— Source passage —
┏━━

Meet Cloudera’s Apache Spark Committers

From Cloudera Blog, thanks to    for valuable post in cloudera blog.
The super-active Apache Spark community is exerting a strong gravitational pull within the Apache Hadoop ecosystem. I recently had that opportunity to ask Cloudera’s Apache Spark committers (Sean Owen, Imran Rashid [PMC], Sandy Ryza, and Marcelo Vanzin) for their perspectives about how the Spark community has worked and is working together, and the work to be done via the One Platform initiative to make the Spark stack enterprise-ready.
Recently, Apache Spark has become the most currently active project in the Apache Hadoop ecosystem (measured by number of contributors/commits over time), if not the entire ASF. Why do you think that is?
Owen: Partly because of scope: Apache Spark has been many sub-projects under an umbrella from the start, some large and complex in their own right, and has tacked on several more in just the last six months. Culture is another reason for it; even small changes are tracked in JIRA as a form of coordination and documentation of the history of changes, and big tasks broken down into many commits. But I think Apache Spark has attracted so much contribution because the time has been right for a fresh take on processing and streaming in the orbit of Hadoop, and there is plenty of pent-up interest from those who work with Hadoop in participating in an important second-generation processing paradigm project in this space.
Rashid: It’s a combination of timing and culture. MapReduce had been around for a while, and there was growing frustration at both clunky API and the high overhead. Also, from the early days, Apache Spark has encouraged community involvement. I remember when I was using Spark 0.5, long before it was an Apache project, and in conversations Matei immediately suggested that I should submit patches. Before long, I had submitted a few bug fixes and new features. Of course, the project has gotten a lot bigger now, so its much harder to make changes, especially to the core. But I think there is still that sense that anybody can submit patches.

Ryza: I think one missing consideration in analyses like these is that Spark is a young project compared to projects like core Apache Hadoop. While it would be a far stretch to say that HDFS, MapReduce, and YARN are “done,” most of their core functionality have been built, gone through multiple revisions, and ultimately stabilized. Core Spark is just now emerging out of its protean stage, and many of Spark’s subprojects are still there. So, put simply, in Spark, there’s more work to be done.
This is of course not the minimize the fact that there’s enormous momentum around Spark. If I had to pin down a couple reasons that it’s been so successful at attracting contributors, I’d say first that its users are developers, and that its developer focus is a strong point. Developers get excited to give back, and have more ability to do so than the users of tools like Apache Hive. On a more zoomed-out level, Spark has taken a really bold approach at satisfying a broad set of needs in the ecosystem, and I think people are excited about being part of something that’s more than just incremental improvement.

┗━━

— Assignment —
Write out the Spark interview word for word between "The super-active Apache" and "Spark stack enterprise-ready.", inclusive. The data has no connection to the Spark interview.

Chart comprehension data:

┏━━

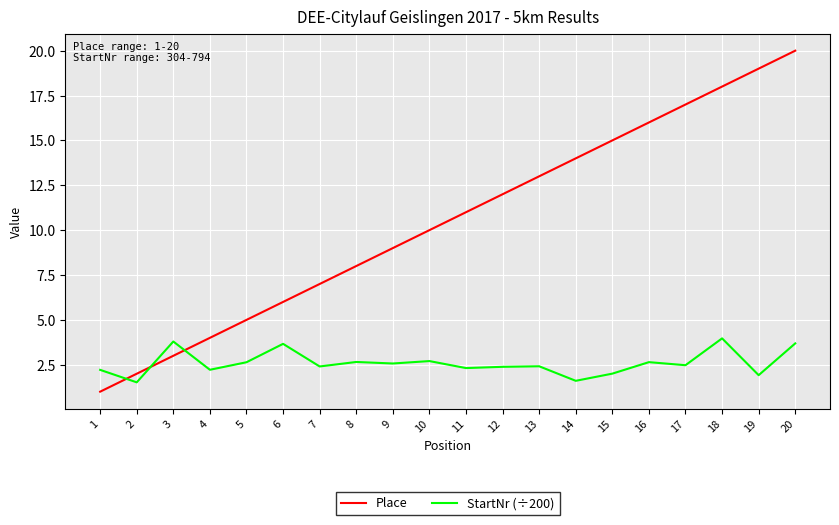

True or false: StartNr (÷200) has more than 0 points higher than both neighbors.

True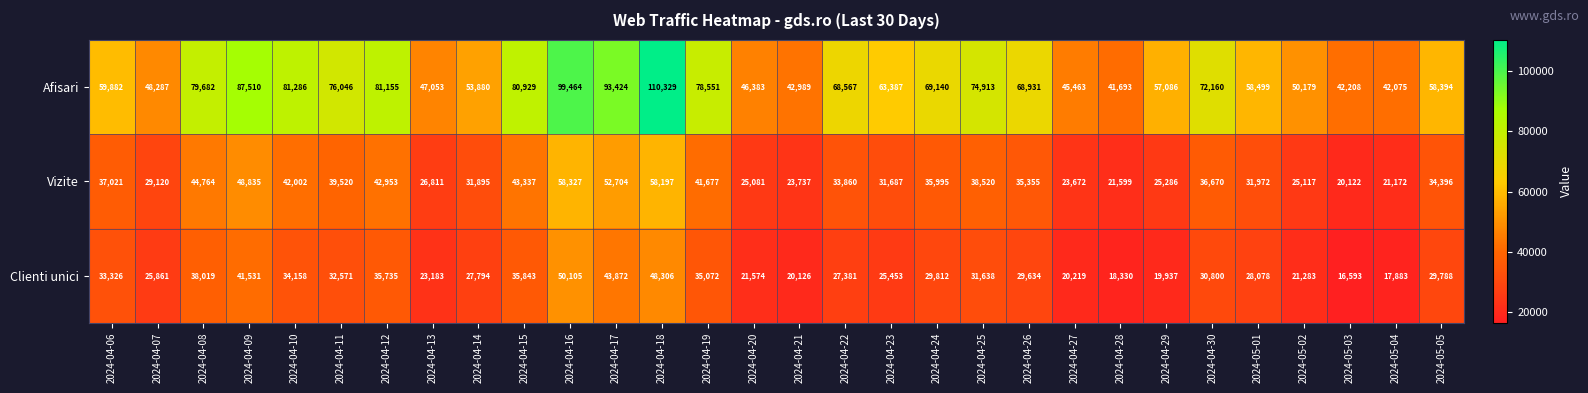

List the series in order of their peak value, lowest first.

Clienti unici, Vizite, Afisari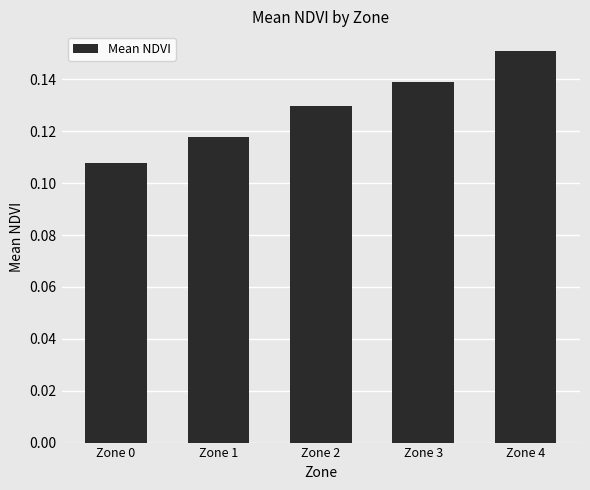

What is the sum of the values at Zone 3 and Zone 2?

0.3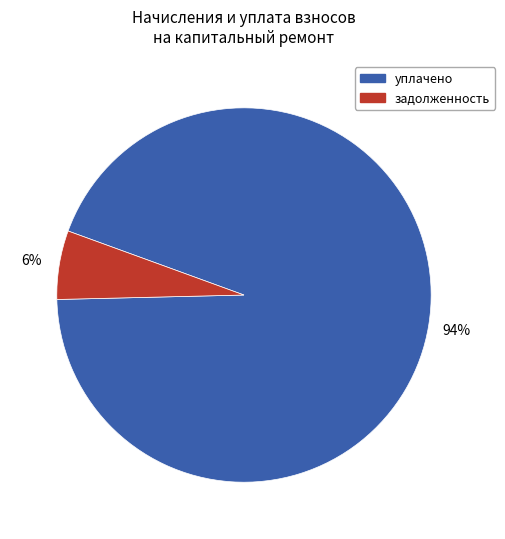

To the nearest percent, what is the difference between the largest and smallest slice percentages?

88%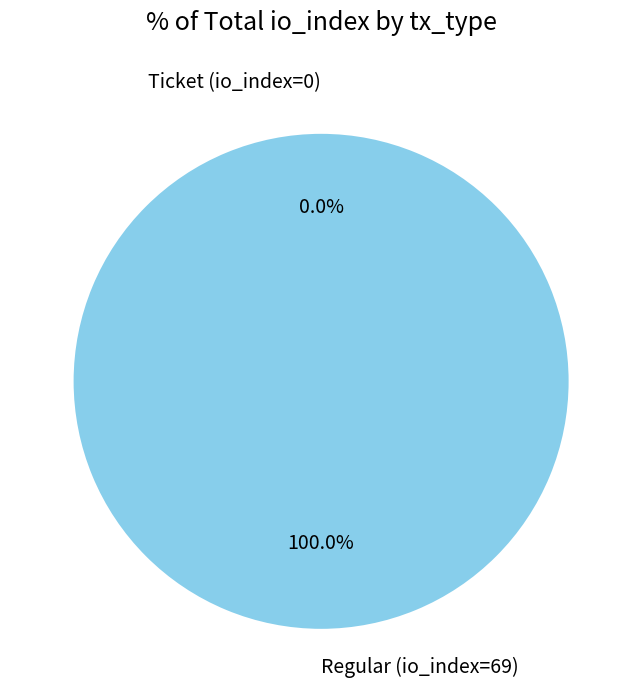

Rank the categories by value from lowest to highest.

Ticket (io_index=0), Regular (io_index=69)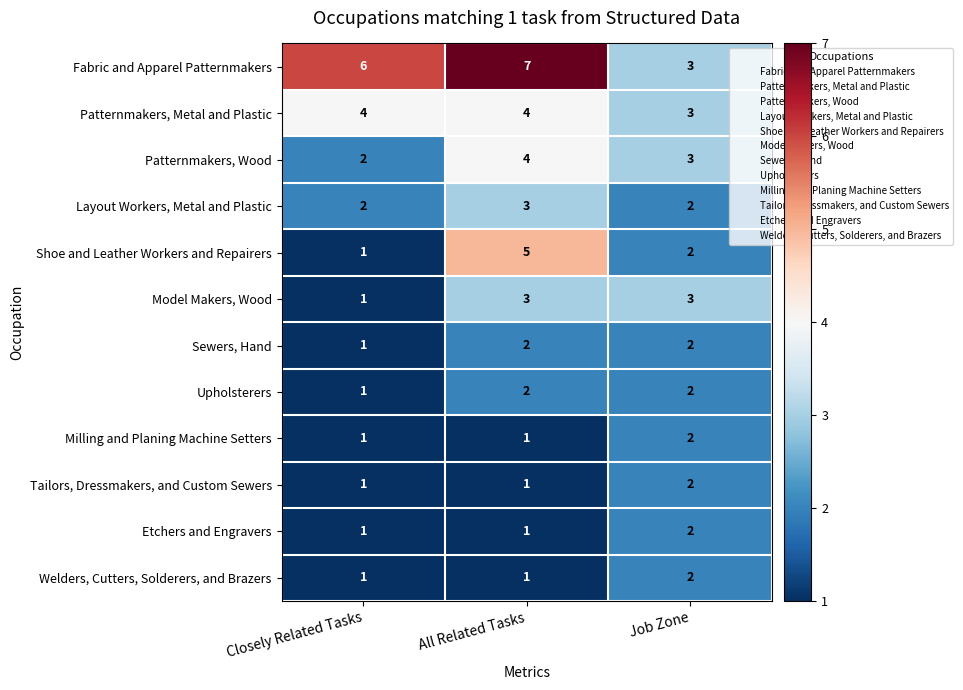

At which category is the sum across all series the highest?

All Related Tasks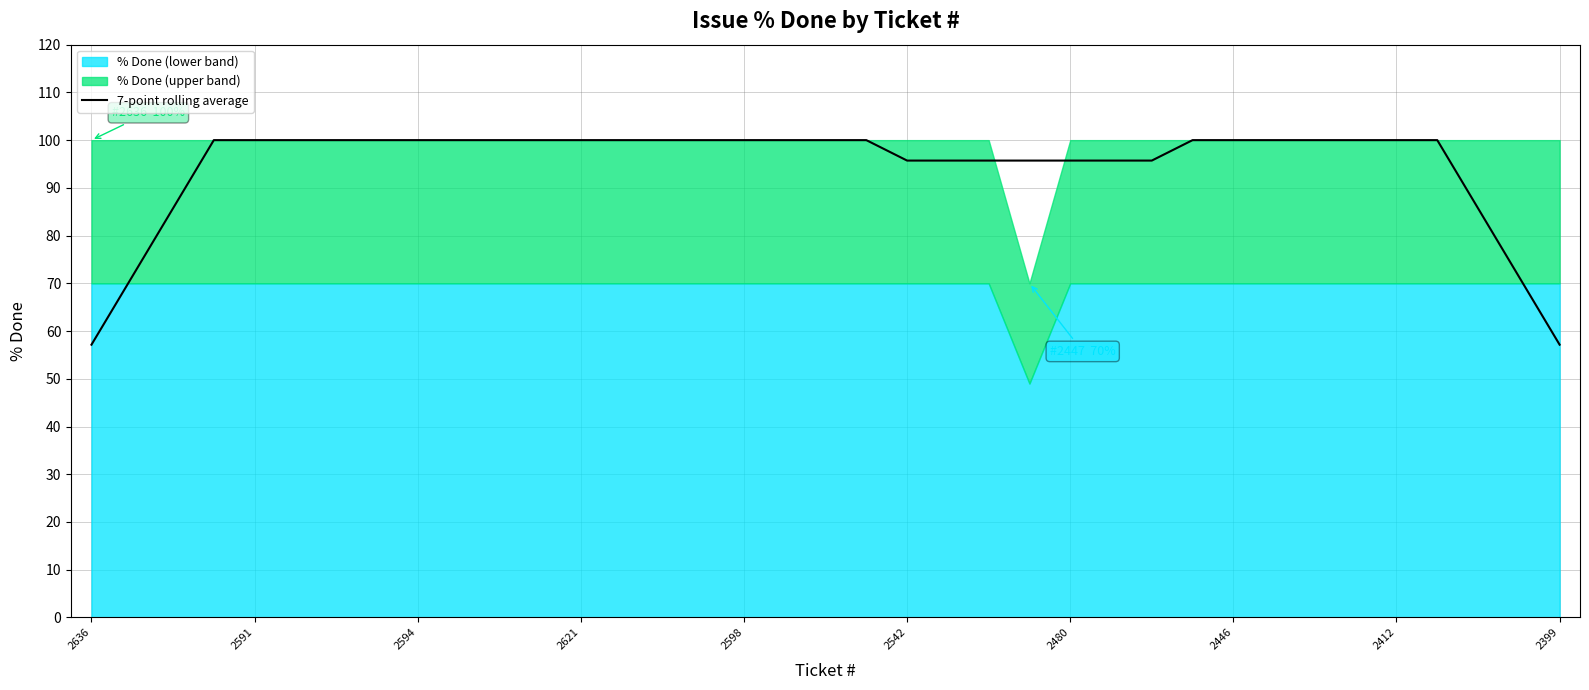

Reading left to right, what are all the values shown in this chart?

57.1	71.4	85.7	100.0	100.0	100.0	100.0	100.0	100.0	100.0	100.0	100.0	100.0	100.0	100.0	100.0	100.0	100.0	100.0	100.0	95.7	95.7	95.7	95.7	95.7	95.7	95.7	100.0	100.0	100.0	100.0	100.0	100.0	100.0	85.7	71.4	57.1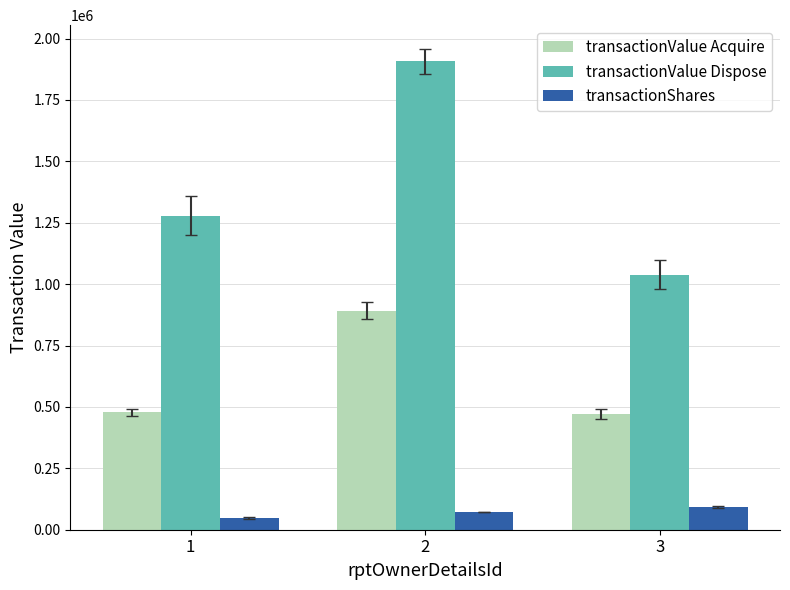

Rank the series by their average value, from lowest to highest.

transactionShares, transactionValue Acquire, transactionValue Dispose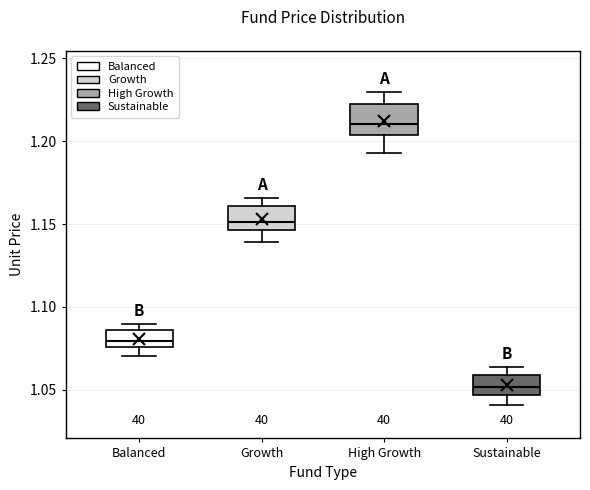

Reading left to right, read every box against the y-axis: the position of its median line, the range the box covers, and the ends of its whiskers. The values are not printed on the chart, so give them approximately, as read against the axis.

Balanced: median 1.080, box 1.075 to 1.085, whiskers 1.070 to 1.090
Growth: median 1.150, box 1.145 to 1.160, whiskers 1.140 to 1.165
High Growth: median 1.210, box 1.205 to 1.225, whiskers 1.195 to 1.230
Sustainable: median 1.050, box 1.045 to 1.060, whiskers 1.040 to 1.065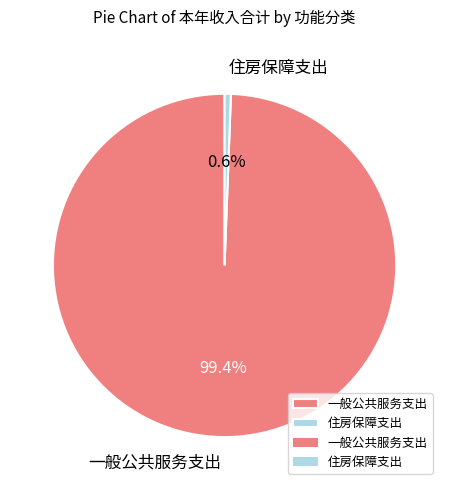

Is 住房保障支出 the majority of the pie?

No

┗━━

— Task answer —
The super-active Apache Spark community is exerting a strong gravitational pull within the Apache Hadoop ecosystem. I recently had that opportunity to ask Cloudera’s Apache Spark committers (Sean Owen, Imran Rashid [PMC], Sandy Ryza, and Marcelo Vanzin) for their perspectives about how the Spark community has worked and is working together, and the work to be done via the One Platform initiative to make the Spark stack enterprise-ready.